*** Given material Section Begins ***
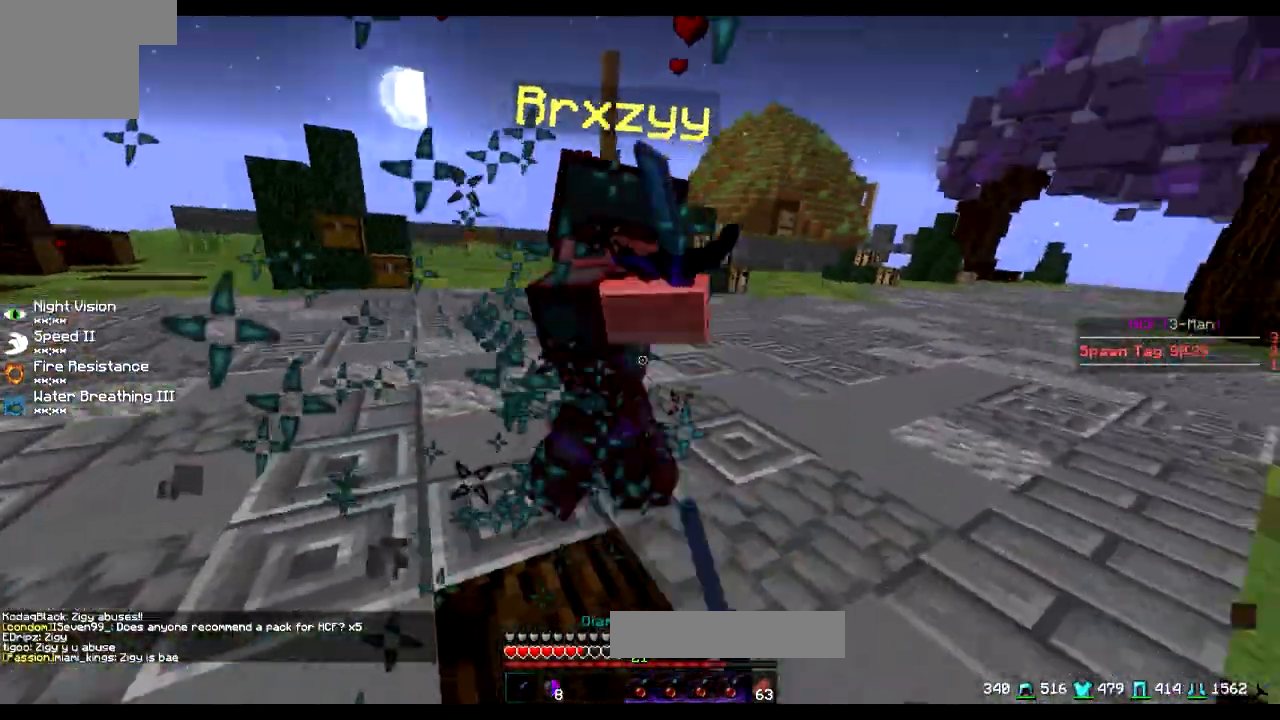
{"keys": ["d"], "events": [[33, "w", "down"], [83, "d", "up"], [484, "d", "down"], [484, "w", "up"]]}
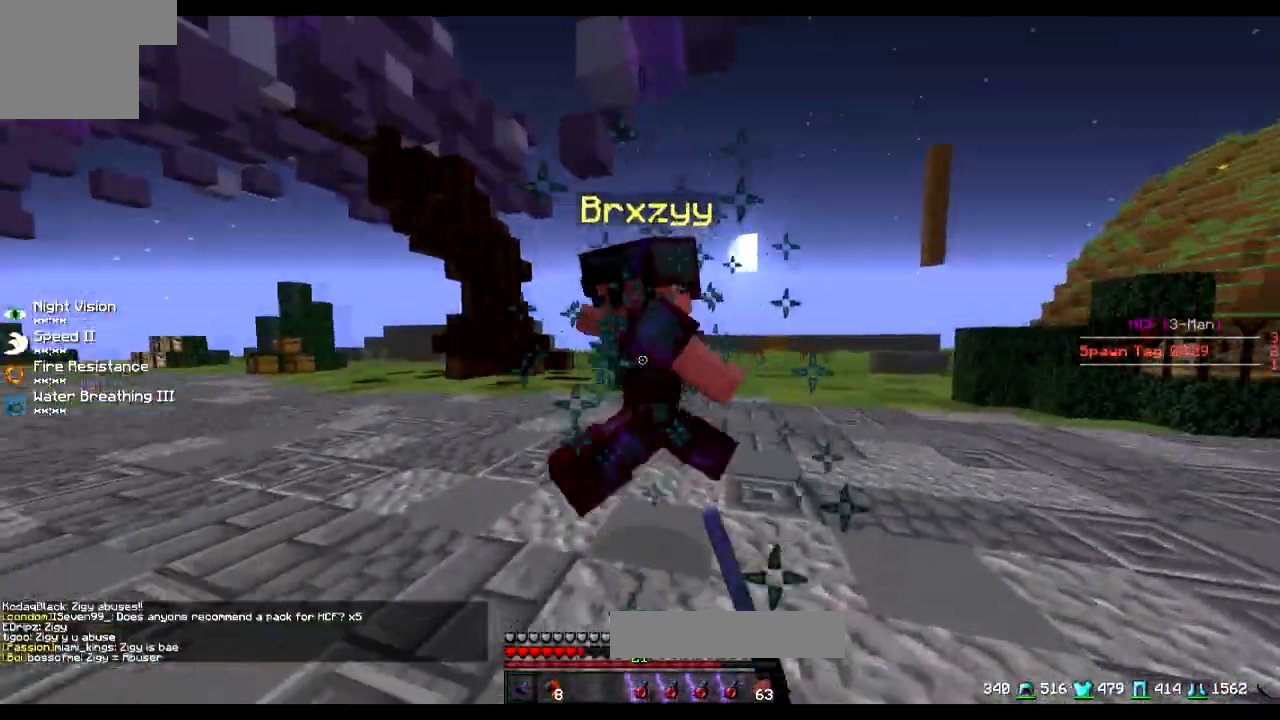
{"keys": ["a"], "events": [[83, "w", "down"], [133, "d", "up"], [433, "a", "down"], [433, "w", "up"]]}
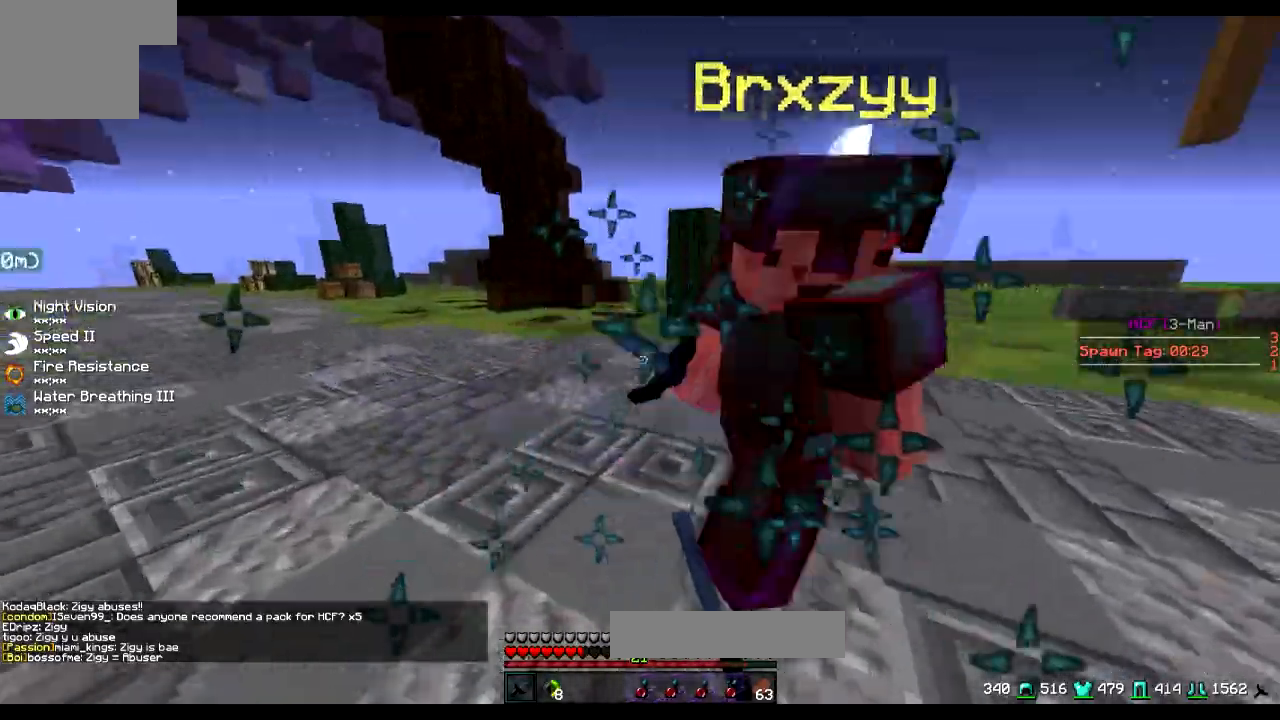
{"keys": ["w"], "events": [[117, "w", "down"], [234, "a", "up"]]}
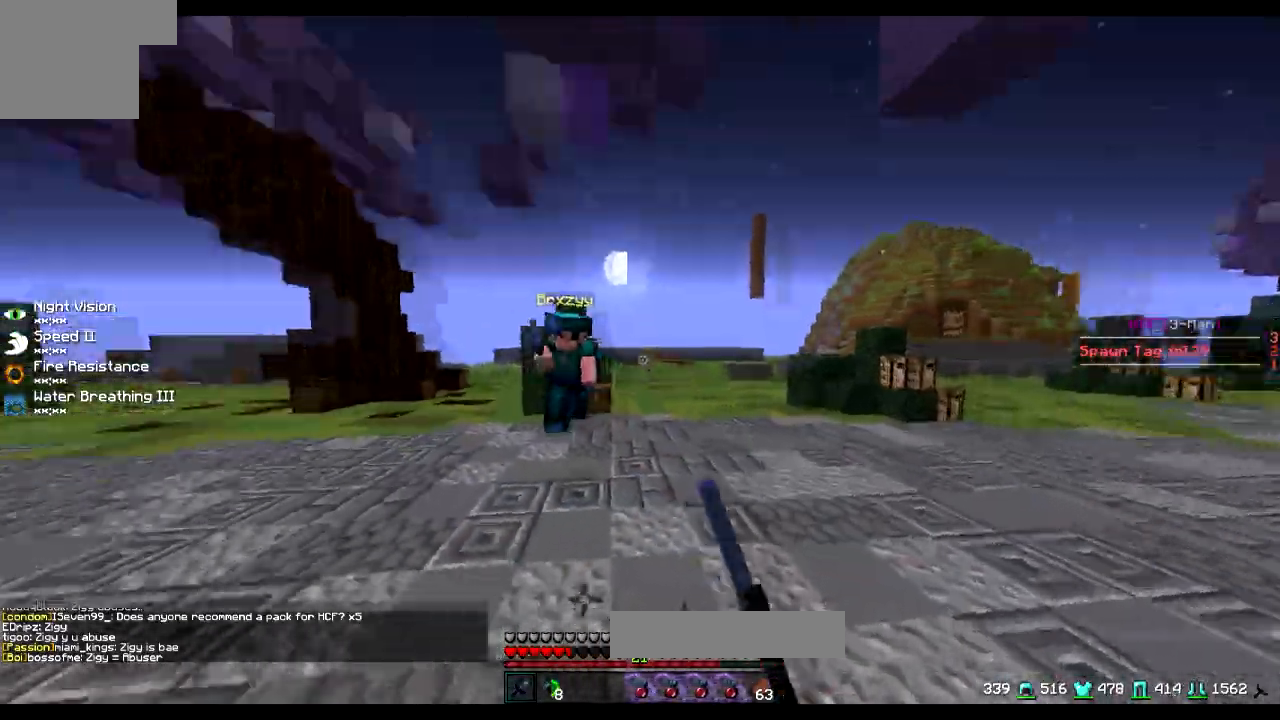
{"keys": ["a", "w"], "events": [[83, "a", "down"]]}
*** Given material Section Ends ***
[Task directions]
Omitting all images, print the listing exactly.

[Your solution]
{"keys": ["d"], "events": [[33, "w", "down"], [83, "d", "up"], [484, "d", "down"], [484, "w", "up"]]}
{"keys": ["a"], "events": [[83, "w", "down"], [133, "d", "up"], [433, "a", "down"], [433, "w", "up"]]}
{"keys": ["w"], "events": [[117, "w", "down"], [234, "a", "up"]]}
{"keys": ["a", "w"], "events": [[83, "a", "down"]]}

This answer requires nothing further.